33.4 Bagging

This is an old version, view current version.

When bootstrapping is carried through inference it is known as bootstrap aggregation, or bagging, in the machine-learning literature (Breiman 1996). In the simplest case, this involves bootstrapping the original data, fitting a model to each bootstrapped data set, then averaging the predictions. For instance, rather than using an estimate \(\hat{\sigma}\) from the original data set, bootstrapped data sets \(y^{\textrm{boot}(1)}, \ldots, y^{\textrm{boot}(N)}\) are generated.
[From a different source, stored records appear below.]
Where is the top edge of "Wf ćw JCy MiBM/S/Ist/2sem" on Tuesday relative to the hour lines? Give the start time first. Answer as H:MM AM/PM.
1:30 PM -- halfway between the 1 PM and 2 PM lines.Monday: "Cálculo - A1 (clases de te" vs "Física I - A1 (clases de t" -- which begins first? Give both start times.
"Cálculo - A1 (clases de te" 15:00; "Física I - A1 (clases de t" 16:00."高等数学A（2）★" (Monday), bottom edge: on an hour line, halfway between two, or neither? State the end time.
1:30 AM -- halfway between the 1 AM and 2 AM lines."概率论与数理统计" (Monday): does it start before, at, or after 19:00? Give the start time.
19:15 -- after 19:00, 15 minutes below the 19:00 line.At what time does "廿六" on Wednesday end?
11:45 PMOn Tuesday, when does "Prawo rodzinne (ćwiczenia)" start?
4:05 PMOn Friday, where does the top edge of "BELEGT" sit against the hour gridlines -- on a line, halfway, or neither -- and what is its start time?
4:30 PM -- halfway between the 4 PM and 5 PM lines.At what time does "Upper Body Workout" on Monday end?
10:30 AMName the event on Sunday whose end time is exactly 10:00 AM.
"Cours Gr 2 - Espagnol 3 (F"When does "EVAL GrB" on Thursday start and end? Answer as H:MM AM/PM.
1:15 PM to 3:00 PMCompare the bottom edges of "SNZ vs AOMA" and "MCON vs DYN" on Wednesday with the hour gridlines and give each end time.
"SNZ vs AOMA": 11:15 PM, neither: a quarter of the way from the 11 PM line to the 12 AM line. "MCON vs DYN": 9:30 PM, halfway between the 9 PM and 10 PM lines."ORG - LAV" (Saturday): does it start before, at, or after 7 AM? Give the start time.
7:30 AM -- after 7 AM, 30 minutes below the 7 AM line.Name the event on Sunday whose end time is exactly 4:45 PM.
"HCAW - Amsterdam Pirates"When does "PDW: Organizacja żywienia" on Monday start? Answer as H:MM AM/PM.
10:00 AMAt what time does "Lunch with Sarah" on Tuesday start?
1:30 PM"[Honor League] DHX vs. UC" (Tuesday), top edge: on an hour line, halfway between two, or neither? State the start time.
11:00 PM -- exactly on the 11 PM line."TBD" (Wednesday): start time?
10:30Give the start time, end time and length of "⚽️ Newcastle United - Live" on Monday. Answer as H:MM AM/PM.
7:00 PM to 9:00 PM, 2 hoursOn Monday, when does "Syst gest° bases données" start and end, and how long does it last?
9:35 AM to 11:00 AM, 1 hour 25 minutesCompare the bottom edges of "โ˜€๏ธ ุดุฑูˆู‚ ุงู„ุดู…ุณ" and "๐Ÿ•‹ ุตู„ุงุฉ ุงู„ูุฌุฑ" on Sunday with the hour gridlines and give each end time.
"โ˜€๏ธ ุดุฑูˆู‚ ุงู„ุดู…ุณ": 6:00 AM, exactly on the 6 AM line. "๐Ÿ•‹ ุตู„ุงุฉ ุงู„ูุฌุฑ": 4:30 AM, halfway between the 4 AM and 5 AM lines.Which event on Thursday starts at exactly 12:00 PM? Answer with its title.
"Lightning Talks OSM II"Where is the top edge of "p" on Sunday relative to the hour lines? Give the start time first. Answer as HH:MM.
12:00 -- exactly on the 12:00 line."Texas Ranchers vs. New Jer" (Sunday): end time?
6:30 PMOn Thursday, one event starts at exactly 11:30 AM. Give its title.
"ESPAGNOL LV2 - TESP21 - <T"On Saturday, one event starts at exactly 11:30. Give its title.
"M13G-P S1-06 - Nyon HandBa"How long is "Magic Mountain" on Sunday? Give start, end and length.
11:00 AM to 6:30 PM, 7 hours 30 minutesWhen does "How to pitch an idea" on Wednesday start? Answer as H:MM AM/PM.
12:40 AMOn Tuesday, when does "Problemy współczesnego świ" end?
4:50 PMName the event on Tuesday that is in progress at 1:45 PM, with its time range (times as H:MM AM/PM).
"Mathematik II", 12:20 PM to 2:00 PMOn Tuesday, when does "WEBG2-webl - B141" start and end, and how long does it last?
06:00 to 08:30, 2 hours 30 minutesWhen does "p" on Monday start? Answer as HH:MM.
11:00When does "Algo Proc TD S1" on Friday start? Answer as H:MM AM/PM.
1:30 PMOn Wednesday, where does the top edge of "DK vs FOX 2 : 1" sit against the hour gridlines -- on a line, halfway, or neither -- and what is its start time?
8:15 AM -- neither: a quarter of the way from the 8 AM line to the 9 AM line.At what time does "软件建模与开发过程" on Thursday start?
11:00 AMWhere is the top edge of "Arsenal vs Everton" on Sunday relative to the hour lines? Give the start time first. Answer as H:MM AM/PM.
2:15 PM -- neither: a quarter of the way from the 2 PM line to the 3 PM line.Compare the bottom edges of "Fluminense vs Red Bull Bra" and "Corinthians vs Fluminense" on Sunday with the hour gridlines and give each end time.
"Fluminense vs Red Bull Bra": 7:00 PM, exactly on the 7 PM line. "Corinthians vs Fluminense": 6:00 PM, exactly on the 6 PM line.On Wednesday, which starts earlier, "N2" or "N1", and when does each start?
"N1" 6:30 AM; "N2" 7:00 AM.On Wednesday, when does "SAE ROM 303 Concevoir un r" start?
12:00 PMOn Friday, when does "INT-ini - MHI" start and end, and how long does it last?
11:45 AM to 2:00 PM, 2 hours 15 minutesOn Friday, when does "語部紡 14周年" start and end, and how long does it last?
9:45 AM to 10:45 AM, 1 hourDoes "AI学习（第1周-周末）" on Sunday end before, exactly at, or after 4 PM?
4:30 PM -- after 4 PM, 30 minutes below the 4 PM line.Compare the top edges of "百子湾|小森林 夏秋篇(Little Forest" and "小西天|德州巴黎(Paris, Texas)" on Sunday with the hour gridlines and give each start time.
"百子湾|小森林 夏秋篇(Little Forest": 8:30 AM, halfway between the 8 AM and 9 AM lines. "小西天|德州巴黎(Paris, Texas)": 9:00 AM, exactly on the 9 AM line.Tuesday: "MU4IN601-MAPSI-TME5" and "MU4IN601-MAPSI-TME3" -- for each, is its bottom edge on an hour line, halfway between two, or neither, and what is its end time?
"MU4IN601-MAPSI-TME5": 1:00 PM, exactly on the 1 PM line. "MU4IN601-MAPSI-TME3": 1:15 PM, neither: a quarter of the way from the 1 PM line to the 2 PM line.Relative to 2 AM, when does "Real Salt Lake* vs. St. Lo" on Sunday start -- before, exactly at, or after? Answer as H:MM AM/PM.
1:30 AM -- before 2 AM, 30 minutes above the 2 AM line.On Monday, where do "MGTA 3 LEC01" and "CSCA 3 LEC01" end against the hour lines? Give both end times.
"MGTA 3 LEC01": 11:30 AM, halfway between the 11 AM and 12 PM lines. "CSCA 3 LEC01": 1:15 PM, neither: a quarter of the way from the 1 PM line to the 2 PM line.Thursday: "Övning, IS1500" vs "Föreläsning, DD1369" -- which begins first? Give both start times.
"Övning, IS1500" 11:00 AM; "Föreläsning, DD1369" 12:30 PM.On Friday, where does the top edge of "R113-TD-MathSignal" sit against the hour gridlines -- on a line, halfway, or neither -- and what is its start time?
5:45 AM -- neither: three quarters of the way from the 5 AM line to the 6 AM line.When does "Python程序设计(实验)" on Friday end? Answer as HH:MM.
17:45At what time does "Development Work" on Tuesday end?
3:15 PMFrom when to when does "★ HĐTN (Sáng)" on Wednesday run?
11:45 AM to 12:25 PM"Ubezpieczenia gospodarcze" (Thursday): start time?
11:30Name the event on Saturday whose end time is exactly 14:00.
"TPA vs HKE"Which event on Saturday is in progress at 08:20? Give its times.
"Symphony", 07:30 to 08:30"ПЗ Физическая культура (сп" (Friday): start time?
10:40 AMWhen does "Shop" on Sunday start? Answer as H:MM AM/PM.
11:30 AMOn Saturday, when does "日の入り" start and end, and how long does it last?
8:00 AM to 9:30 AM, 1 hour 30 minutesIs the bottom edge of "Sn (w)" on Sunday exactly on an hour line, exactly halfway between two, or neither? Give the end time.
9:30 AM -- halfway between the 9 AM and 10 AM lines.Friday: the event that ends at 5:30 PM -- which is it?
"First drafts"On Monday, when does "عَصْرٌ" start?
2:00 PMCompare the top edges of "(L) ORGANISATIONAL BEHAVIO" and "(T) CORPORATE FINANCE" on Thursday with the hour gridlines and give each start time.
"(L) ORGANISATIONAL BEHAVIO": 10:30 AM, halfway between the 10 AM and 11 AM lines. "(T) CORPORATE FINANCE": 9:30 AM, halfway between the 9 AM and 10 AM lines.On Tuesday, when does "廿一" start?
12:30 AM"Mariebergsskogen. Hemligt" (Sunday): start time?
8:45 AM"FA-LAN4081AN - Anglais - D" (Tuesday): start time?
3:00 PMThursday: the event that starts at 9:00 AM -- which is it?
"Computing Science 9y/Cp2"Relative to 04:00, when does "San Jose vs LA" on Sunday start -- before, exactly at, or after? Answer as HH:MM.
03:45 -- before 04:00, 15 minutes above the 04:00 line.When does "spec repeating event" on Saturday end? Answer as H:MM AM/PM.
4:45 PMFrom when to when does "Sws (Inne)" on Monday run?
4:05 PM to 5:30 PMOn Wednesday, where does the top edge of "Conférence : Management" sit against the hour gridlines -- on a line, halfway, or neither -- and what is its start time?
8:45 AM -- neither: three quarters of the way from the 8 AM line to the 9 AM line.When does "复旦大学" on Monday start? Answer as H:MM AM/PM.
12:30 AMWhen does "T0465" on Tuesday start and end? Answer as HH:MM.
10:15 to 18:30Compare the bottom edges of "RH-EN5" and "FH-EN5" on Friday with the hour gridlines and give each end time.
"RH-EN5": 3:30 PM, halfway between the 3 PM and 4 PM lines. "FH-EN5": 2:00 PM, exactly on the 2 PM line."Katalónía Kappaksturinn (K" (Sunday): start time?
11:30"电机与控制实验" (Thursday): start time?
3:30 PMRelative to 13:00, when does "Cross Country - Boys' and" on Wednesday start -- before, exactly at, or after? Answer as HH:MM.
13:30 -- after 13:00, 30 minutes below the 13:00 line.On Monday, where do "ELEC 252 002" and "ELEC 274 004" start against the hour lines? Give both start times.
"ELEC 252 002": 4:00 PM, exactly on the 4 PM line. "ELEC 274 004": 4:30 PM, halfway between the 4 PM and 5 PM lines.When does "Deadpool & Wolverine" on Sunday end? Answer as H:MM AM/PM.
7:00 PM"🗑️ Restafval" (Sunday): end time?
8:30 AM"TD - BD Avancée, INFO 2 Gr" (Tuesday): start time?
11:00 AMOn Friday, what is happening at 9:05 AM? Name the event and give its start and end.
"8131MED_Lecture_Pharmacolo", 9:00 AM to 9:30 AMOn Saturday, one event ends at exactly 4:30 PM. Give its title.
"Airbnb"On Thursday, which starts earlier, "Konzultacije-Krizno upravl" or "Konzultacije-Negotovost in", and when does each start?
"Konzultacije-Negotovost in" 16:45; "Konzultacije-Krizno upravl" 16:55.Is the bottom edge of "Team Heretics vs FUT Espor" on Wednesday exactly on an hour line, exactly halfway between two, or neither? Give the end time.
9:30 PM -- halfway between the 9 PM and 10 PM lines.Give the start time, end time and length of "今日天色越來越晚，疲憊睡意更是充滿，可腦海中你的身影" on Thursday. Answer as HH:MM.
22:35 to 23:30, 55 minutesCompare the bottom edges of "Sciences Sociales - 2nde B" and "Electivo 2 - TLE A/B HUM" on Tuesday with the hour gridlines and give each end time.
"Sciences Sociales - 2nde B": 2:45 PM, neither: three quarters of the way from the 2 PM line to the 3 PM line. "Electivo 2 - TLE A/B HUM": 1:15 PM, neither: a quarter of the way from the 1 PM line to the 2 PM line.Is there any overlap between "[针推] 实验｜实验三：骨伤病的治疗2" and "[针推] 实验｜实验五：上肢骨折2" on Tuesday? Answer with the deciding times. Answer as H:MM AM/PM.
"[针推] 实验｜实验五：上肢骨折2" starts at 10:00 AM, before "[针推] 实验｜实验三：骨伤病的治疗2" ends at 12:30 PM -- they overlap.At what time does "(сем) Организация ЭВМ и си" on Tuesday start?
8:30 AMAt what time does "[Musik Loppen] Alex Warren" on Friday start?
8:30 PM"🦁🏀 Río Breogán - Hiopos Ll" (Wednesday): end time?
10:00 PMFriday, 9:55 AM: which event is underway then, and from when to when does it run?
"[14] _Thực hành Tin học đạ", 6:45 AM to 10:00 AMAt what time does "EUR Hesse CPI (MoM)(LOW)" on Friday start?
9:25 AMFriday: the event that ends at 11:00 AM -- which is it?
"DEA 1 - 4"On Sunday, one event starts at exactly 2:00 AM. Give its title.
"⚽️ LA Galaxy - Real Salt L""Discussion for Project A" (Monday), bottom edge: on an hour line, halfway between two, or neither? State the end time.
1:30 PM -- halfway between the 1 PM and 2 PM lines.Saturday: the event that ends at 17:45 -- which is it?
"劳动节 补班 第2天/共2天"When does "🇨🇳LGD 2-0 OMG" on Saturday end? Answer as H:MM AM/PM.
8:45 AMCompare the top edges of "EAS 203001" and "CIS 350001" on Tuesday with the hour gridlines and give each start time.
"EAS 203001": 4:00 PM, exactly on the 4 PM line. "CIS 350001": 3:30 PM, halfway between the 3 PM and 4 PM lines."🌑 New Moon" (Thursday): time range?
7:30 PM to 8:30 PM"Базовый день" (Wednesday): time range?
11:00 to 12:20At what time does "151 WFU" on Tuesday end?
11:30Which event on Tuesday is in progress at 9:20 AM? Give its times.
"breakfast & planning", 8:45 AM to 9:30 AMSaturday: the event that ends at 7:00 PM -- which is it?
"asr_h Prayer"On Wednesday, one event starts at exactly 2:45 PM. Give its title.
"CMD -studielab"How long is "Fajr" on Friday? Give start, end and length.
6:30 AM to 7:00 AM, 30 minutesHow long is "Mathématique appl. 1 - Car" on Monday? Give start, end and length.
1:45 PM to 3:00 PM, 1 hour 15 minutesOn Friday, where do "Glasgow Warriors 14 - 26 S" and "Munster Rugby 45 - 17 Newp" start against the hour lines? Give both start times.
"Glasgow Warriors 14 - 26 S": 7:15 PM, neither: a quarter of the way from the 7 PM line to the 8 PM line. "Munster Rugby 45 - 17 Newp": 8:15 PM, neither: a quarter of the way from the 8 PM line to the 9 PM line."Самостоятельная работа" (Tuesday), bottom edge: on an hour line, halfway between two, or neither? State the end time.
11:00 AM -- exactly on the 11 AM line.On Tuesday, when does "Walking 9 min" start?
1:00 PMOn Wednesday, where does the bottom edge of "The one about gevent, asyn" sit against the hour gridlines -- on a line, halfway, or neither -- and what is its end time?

Each is used to generate an estimate \(\hat{\sigma}^{\textrm{boot}(n)}.\) The final estimate is \[ \hat{\sigma} = \frac{1}{N} \sum_{n = 1}^N \hat{\sigma}^{\textrm{boot}(n)}. \] The same would be done to estimate a predictive quantity \(\tilde{y}\) for as yet unseen data. \[ \hat{\tilde{y}} = \frac{1}{N} \sum_{n = 1}^N \hat{\tilde{y}}^{\textrm{boot}(n)}. \] For discrete parameters, voting is used to select the outcome.

One way of viewing bagging is as a classical attempt to get something like averaging over parameter estimation uncertainty.

References

Breiman, Leo. 1996. “Bagging Predictors.” Machine Learning 24 (2): 123–40.